# [Exercício curto]
Extraia, sem mudar nada, as linhas que vão do começo até a linha com "family: Diapriidae", incluindo esta. Deixe as imagens de fora da resposta.

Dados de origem

· · · ·

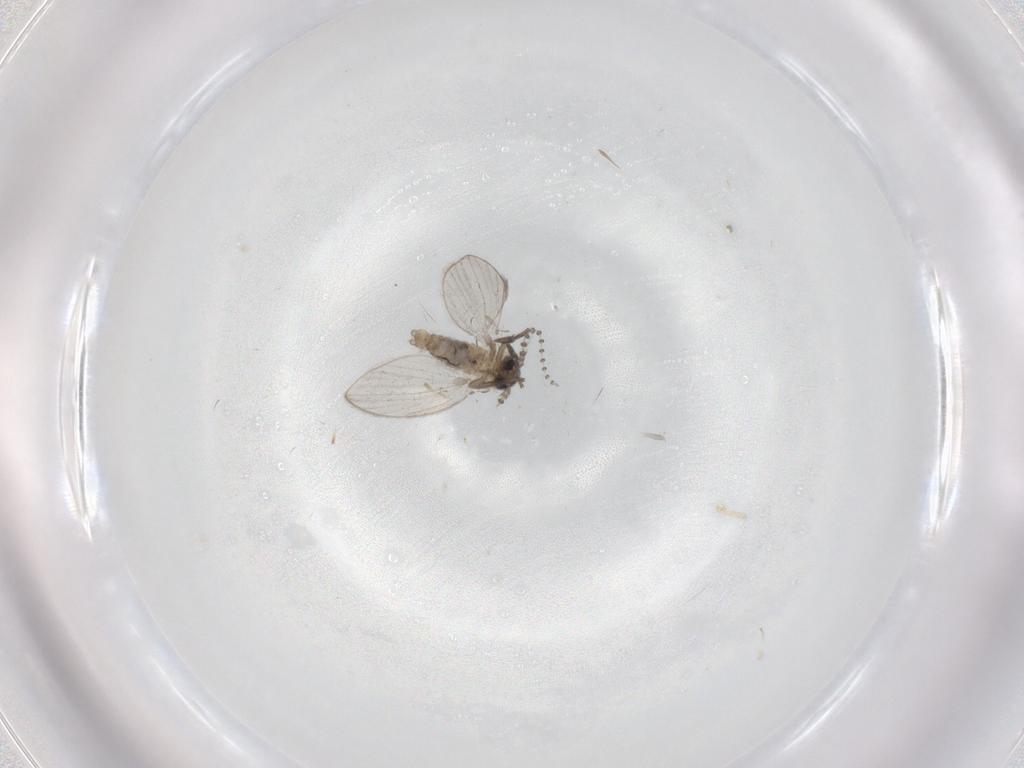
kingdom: Animalia
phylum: Arthropoda
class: Insecta
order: Diptera
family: Psychodidae
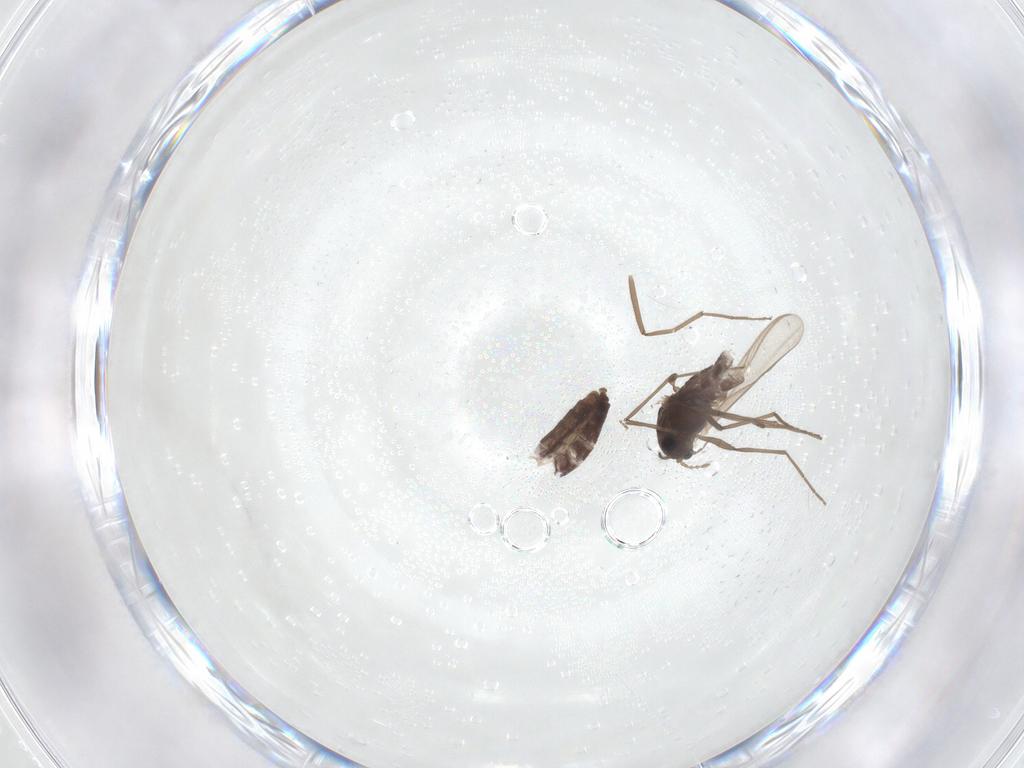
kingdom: Animalia
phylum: Arthropoda
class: Insecta
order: Diptera
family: Chironomidae
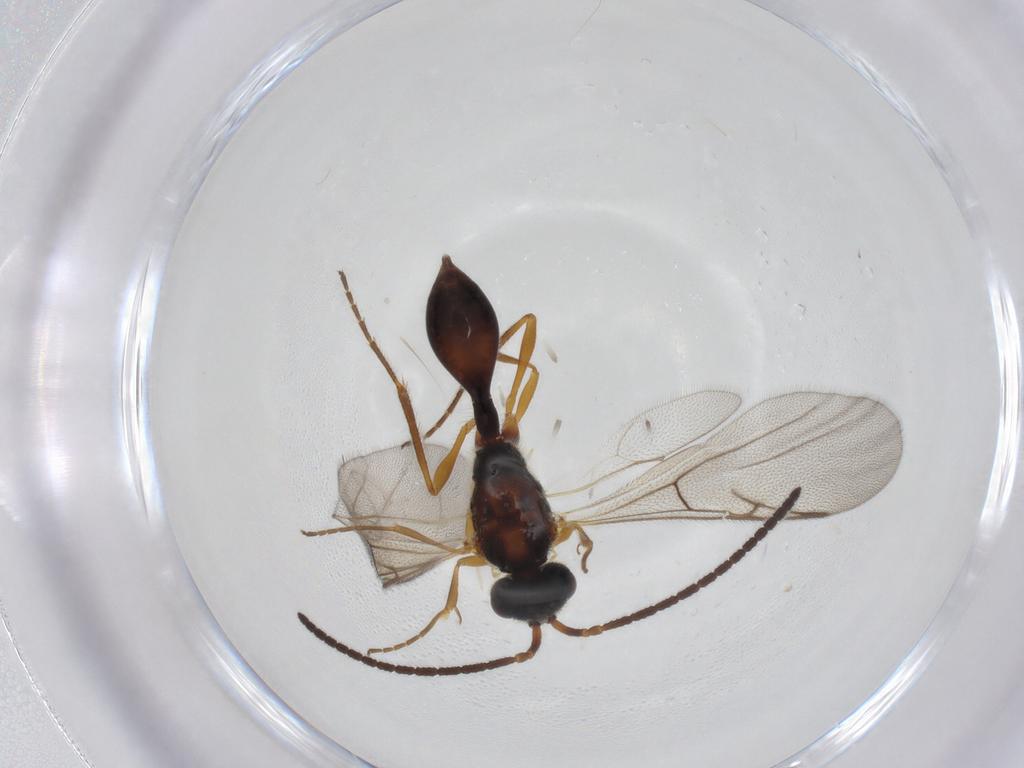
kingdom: Animalia
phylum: Arthropoda
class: Insecta
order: Hymenoptera
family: Diapriidae
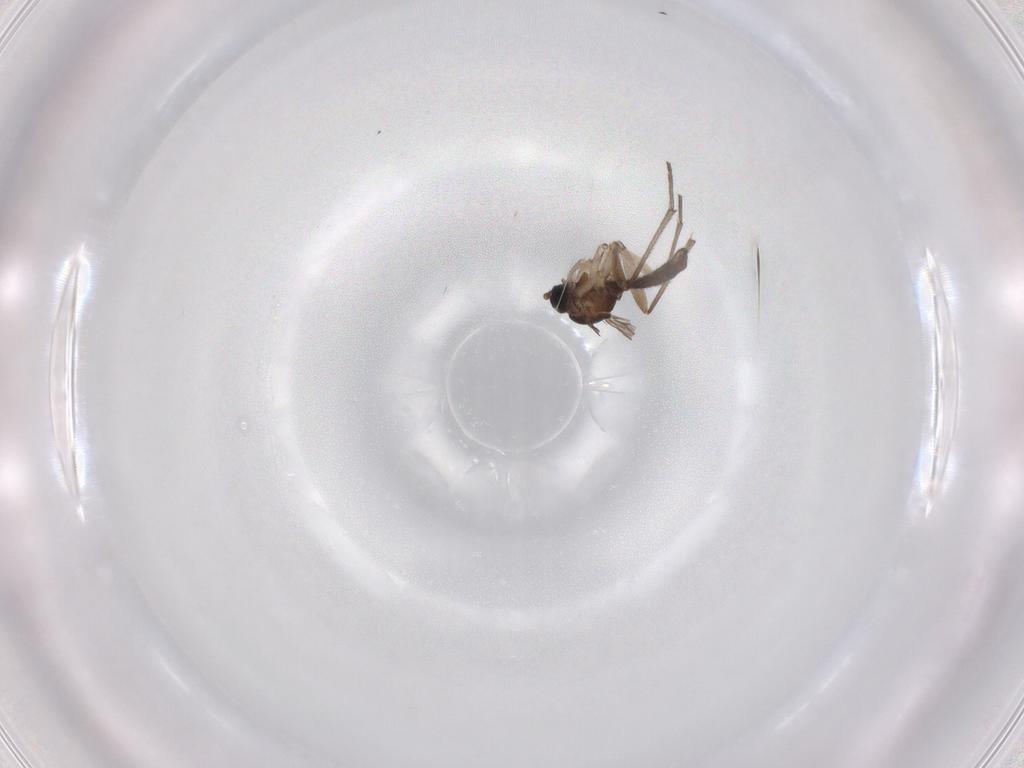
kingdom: Animalia
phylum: Arthropoda
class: Insecta
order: Diptera
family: Sciaridae
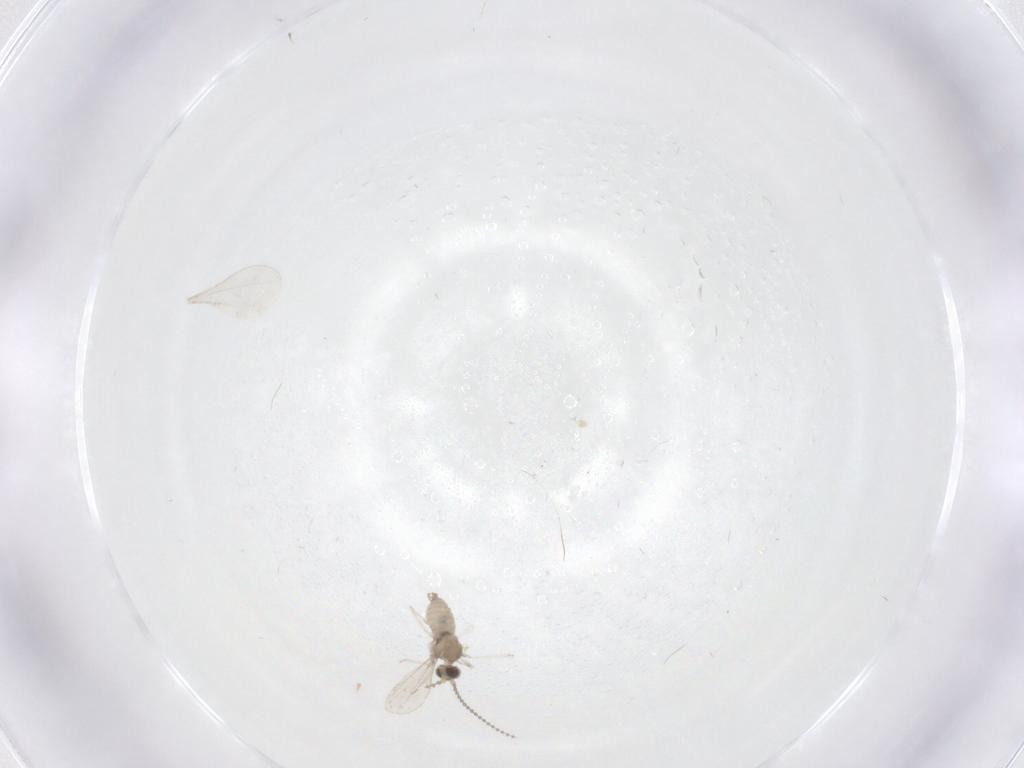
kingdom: Animalia
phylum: Arthropoda
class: Insecta
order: Diptera
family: Cecidomyiidae
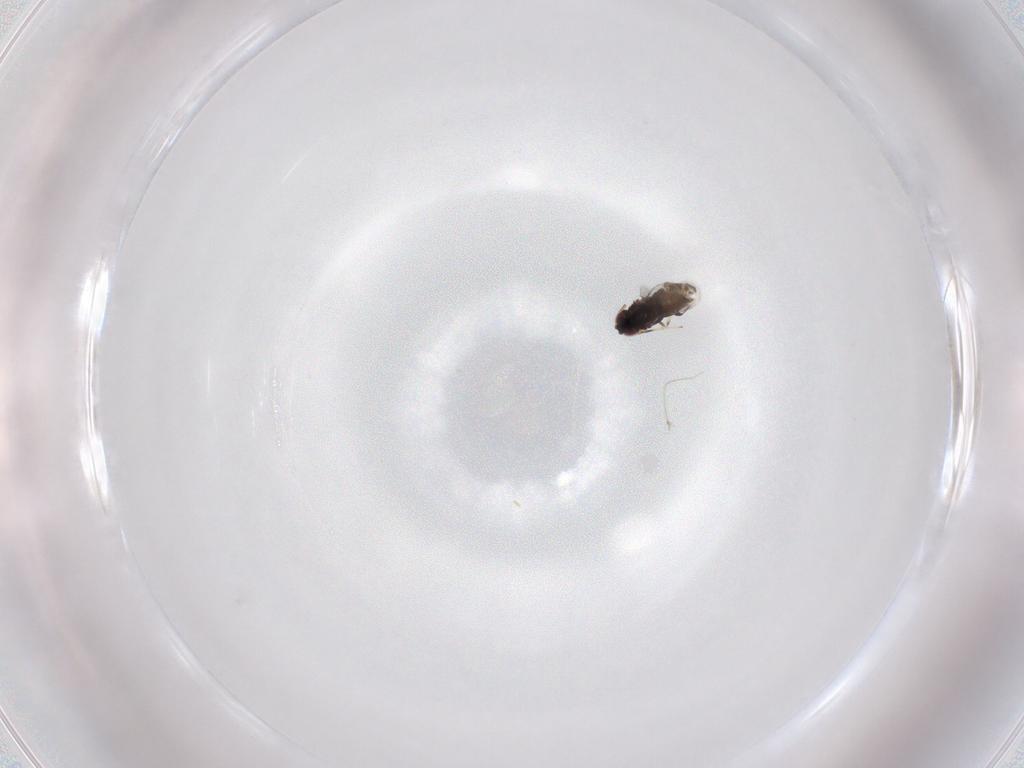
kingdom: Animalia
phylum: Arthropoda
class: Insecta
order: Hymenoptera
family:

· · · ·

# [Resolução do exercício]
kingdom: Animalia
phylum: Arthropoda
class: Insecta
order: Diptera
family: Psychodidae
kingdom: Animalia
phylum: Arthropoda
class: Insecta
order: Diptera
family: Chironomidae
kingdom: Animalia
phylum: Arthropoda
class: Insecta
order: Hymenoptera
family: Diapriidae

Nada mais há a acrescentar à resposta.